Bond Report: 2-year Treasury Yield Stages Biggest Daily Rise In 7 Weeks As Stocks Bounce

Treasury prices fell on Friday, pushing yields higher, as U.S. equities erased some of the previous session’s slump, sapping appetite for government paper.

U.S. bond markets saw a holiday-shortened session, closing at 2 p.m. Eastern Time, in observance of Memorial Day, and will be closed on Monday.

What are Treasurys doing?

The 10-year Treasury note yield TMUBMUSD10Y, +0.00% rose 3.2 basis points to 2.327%, trimming its weeklong drop to 6.9 basis points. The 2-year note yield TMUBMUSD02Y, +0.00% was up 4.5 basis points to 2.175%, marking its biggest daily increase since April 1. The short-dated maturity fell 3 basis points for the week.

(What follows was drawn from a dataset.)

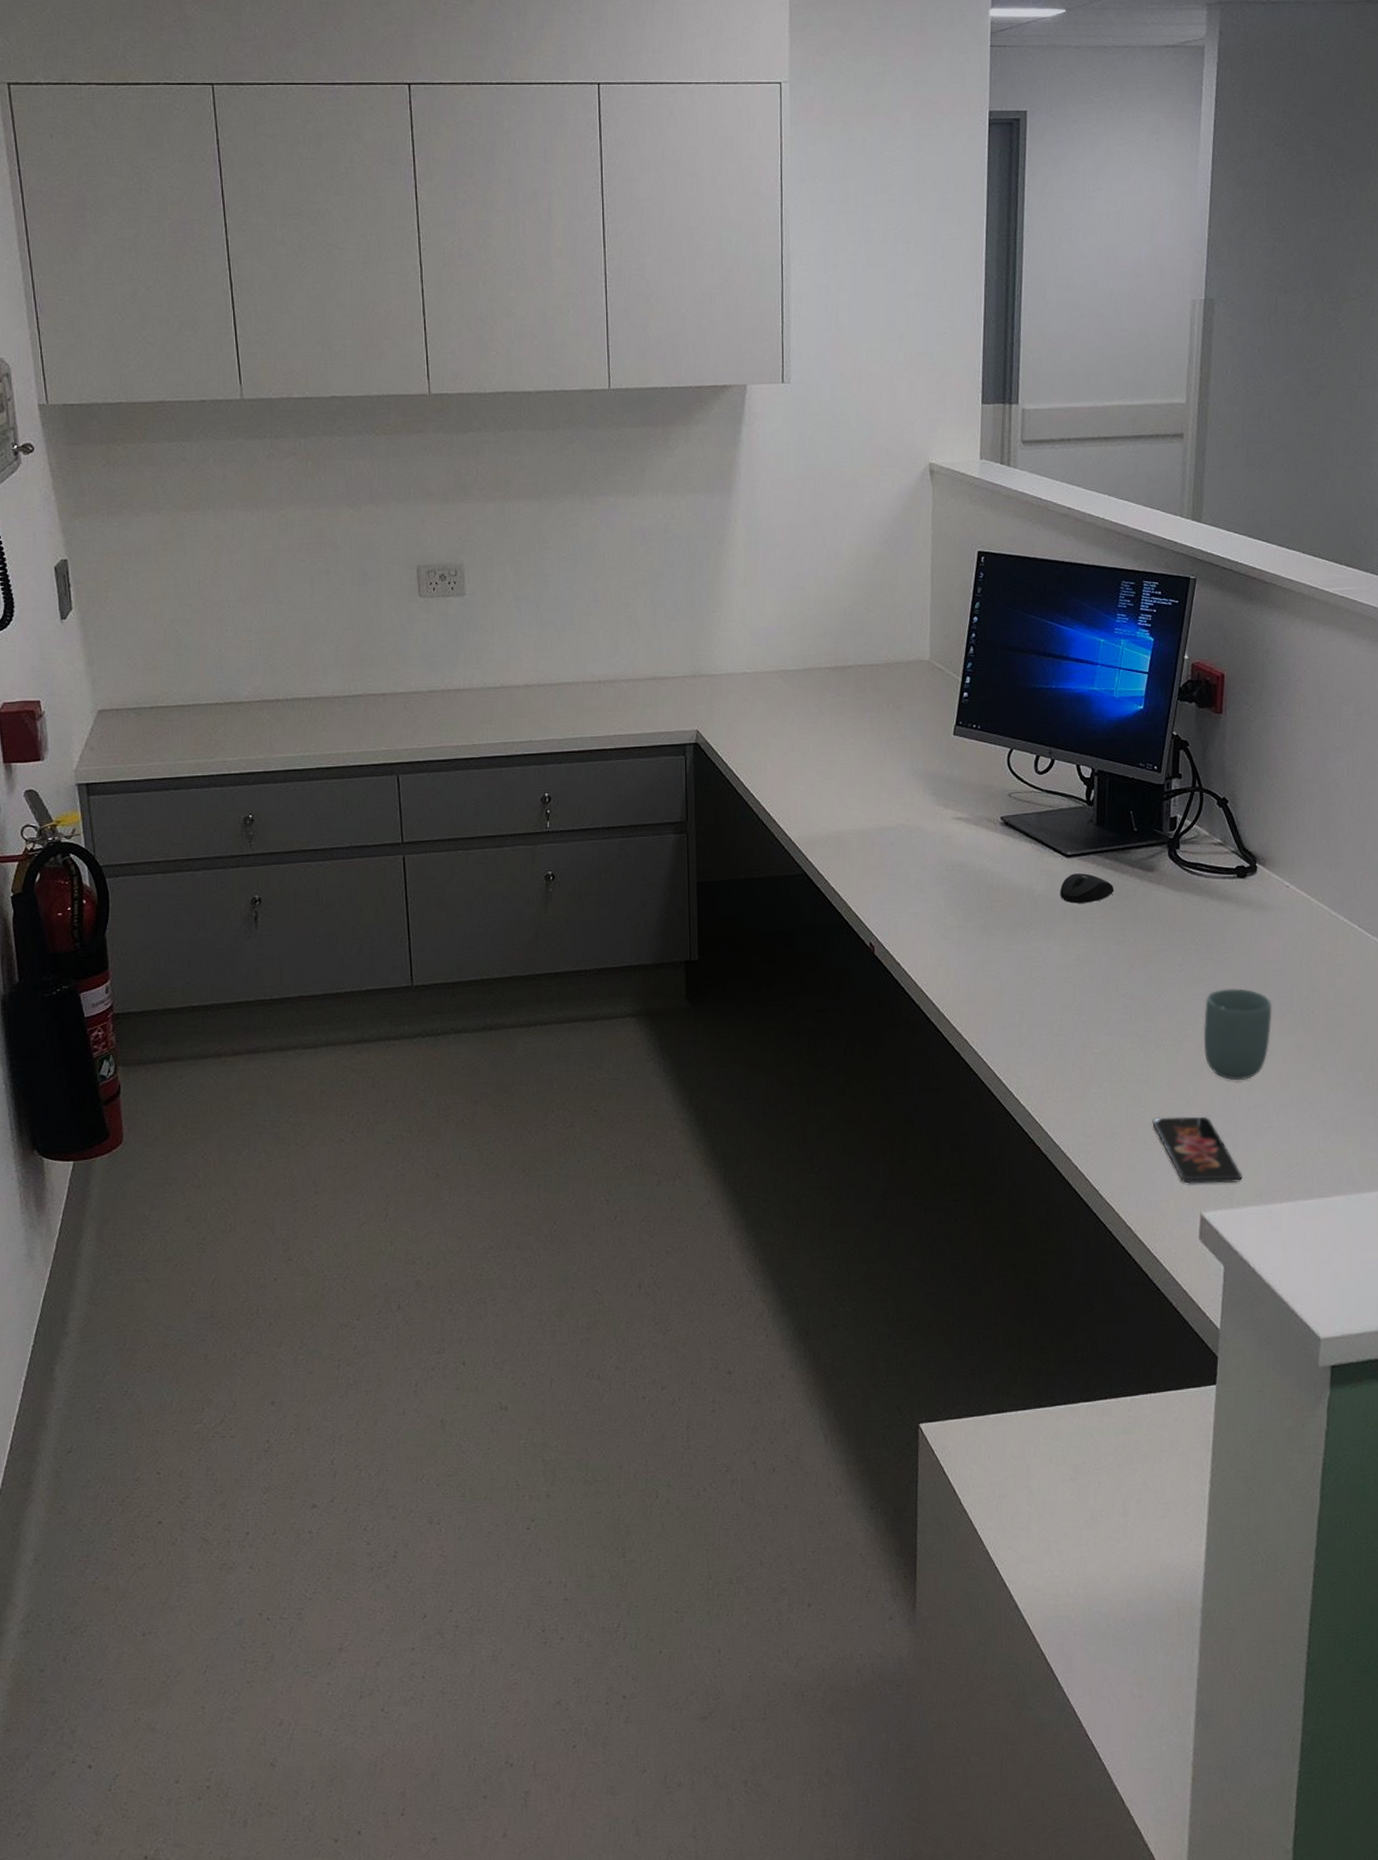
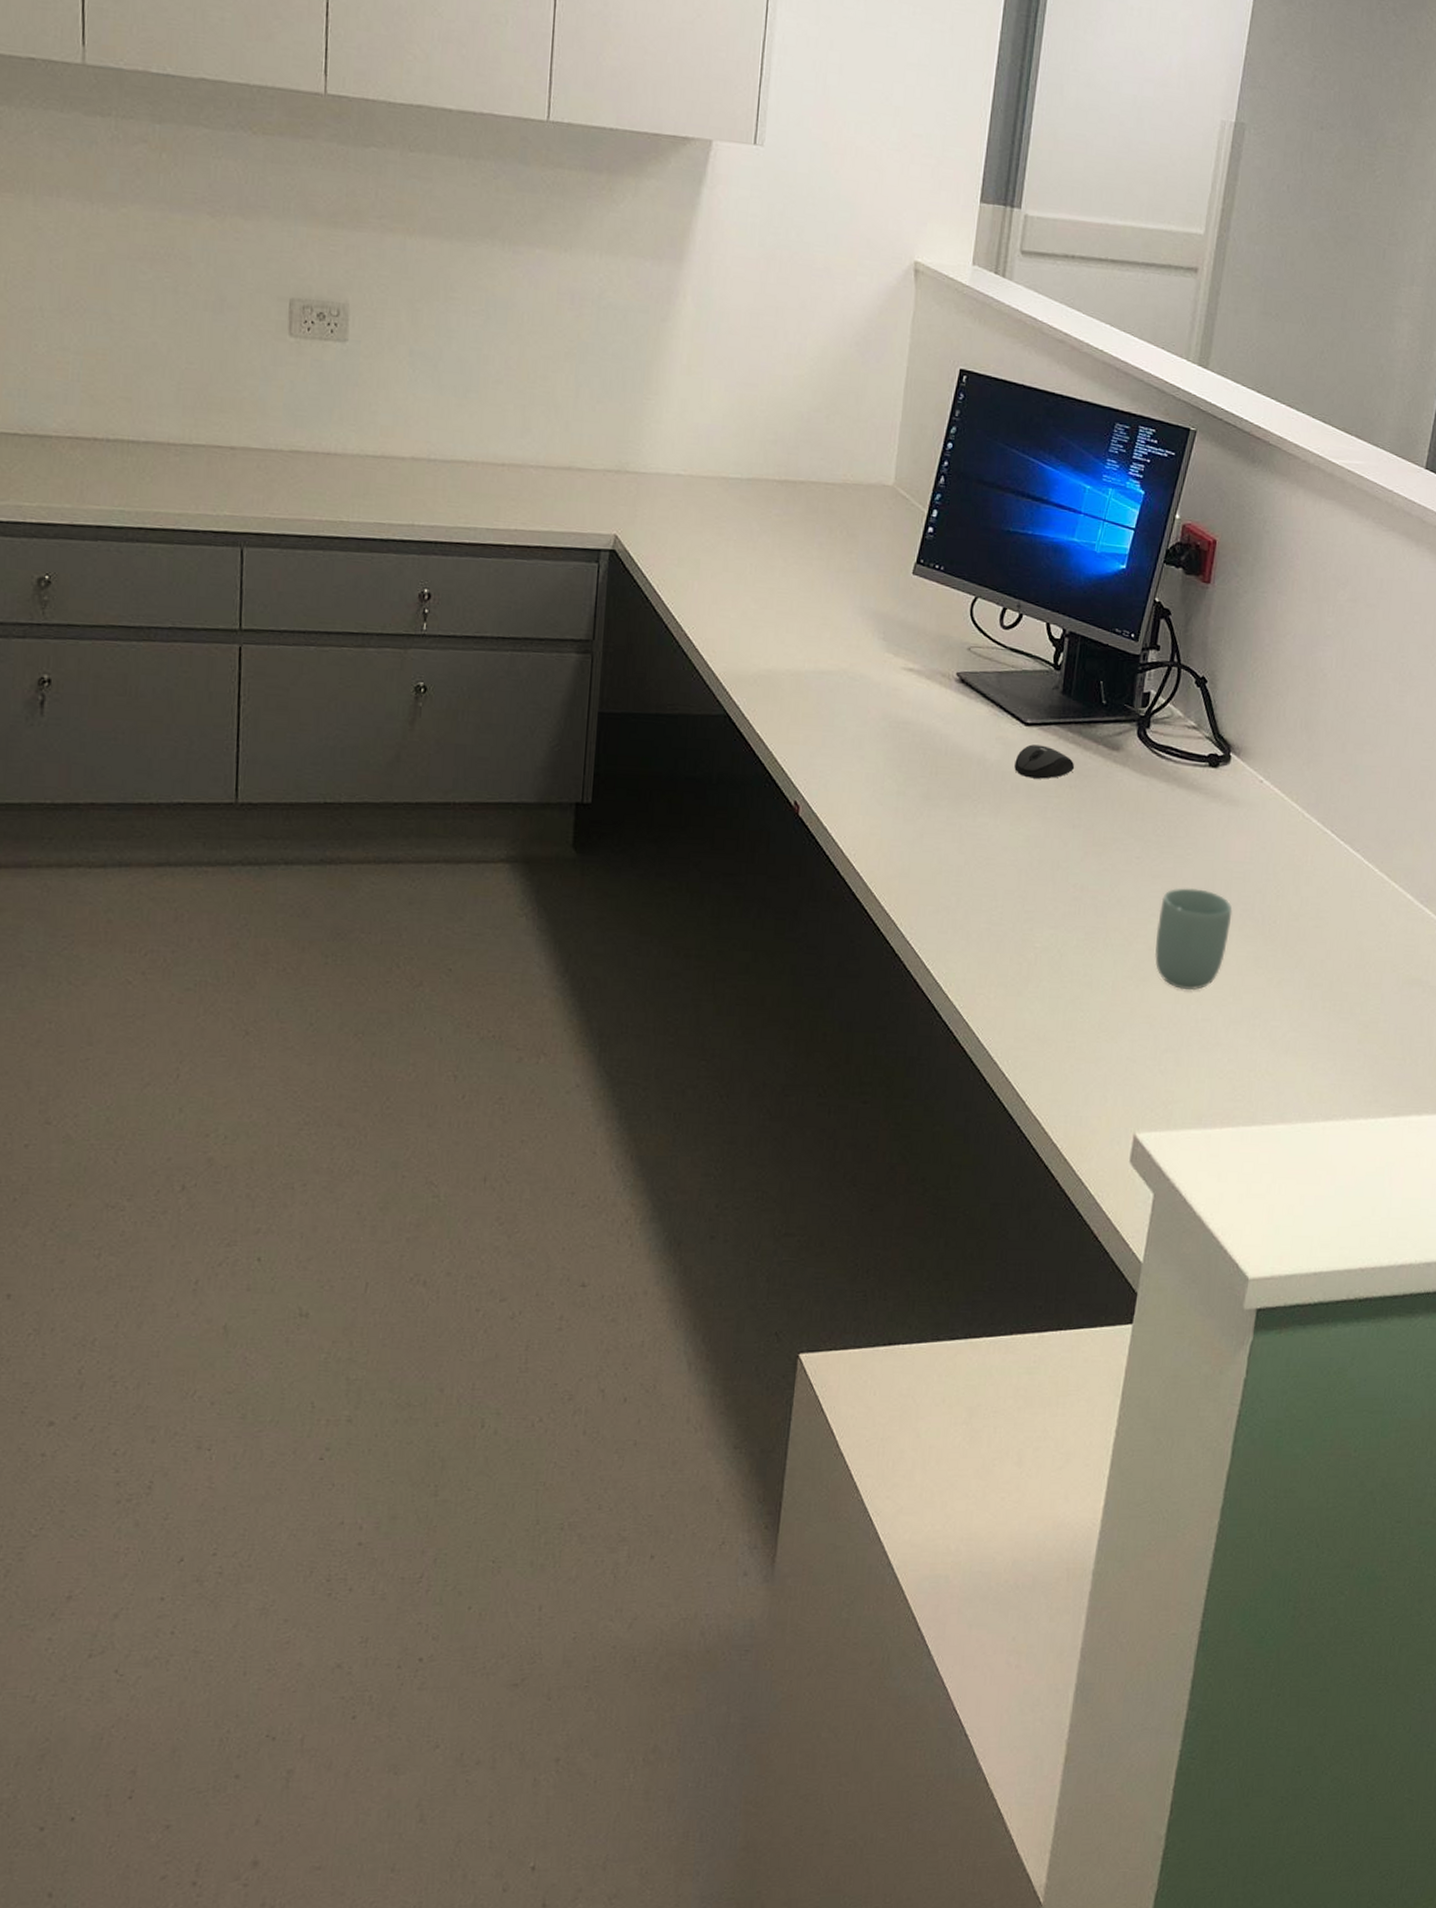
smartphone: present [1152,1116,1242,1184] -> none [1091,1024,1183,1102]

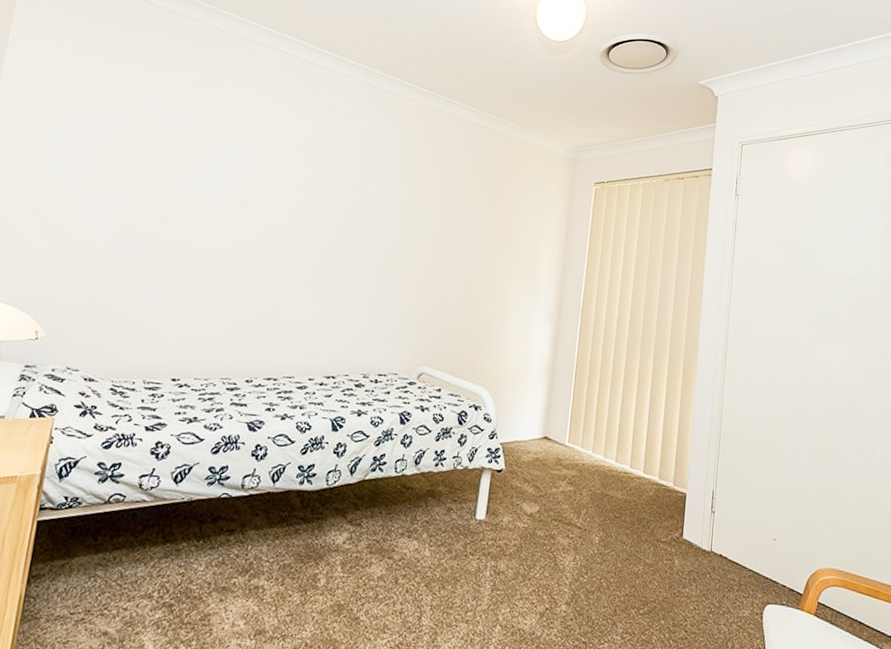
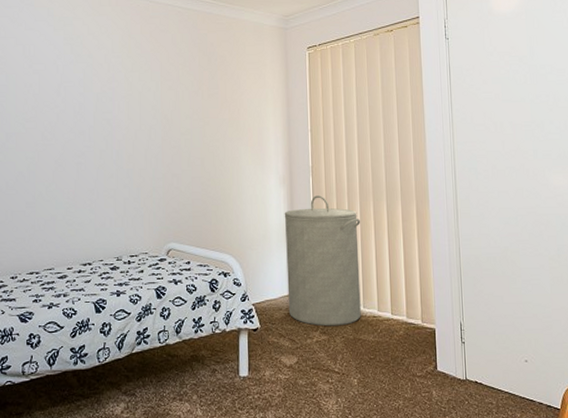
laundry hamper: none [537,337,624,478] -> present [284,195,361,327]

The 30-year bond yield TMUBMUSD30Y, +0.00% rose 2.3 basis points to 2.754%, paring its weeklong decline to 7.1 basis points. Debt prices move in the opposite direction of yields.

Meanwhile, yields for British 10-year pounds TMBMKGB-10Y, +0.00% known as gilts, fell a single basis point to 0.955% after U.K. Prime Minister Theresa May announced her resignation due to her inability to pass a Brexit deal.

What’s driving Treasurys?

With stock markets set to take a break from this Thursday’s selloff, inflows into the bond-market waned. The S&P 500 SPX, +0.14% and the Dow Jones Industrial Average DJIA, +0.37% were on course to end higher on Friday, paring their weeklong losses.

President Donald Trump said he anticipated a “fast” trade deal with China, and that the U.S. could pull back its ban against Huawei Technologies Inc. as part of an agreement. Investors have grown fearful that a resolution to the longstanding trade spat between the U.S. and China would remain elusive, with some pointing to the U.S.’s ban on Huawei as a sign of an entrenching dispute between the two sides.

Yields briefly sagged after investors digested some downbeat data on the business investment front. Durable goods orders for April fell 2.1%, following a 2.6% increase in March. The more stable core capital goods orders measure, which excludes defense and aircraft investment, fell 0.9%.

What did market participants say?

“The more tensions escalate and the longer the negotiations continue, the more uncertainty there will be and become more of a drag be on investment spending in the U.S.,” said Ward McCarthy, chief financial economist for Jefferies.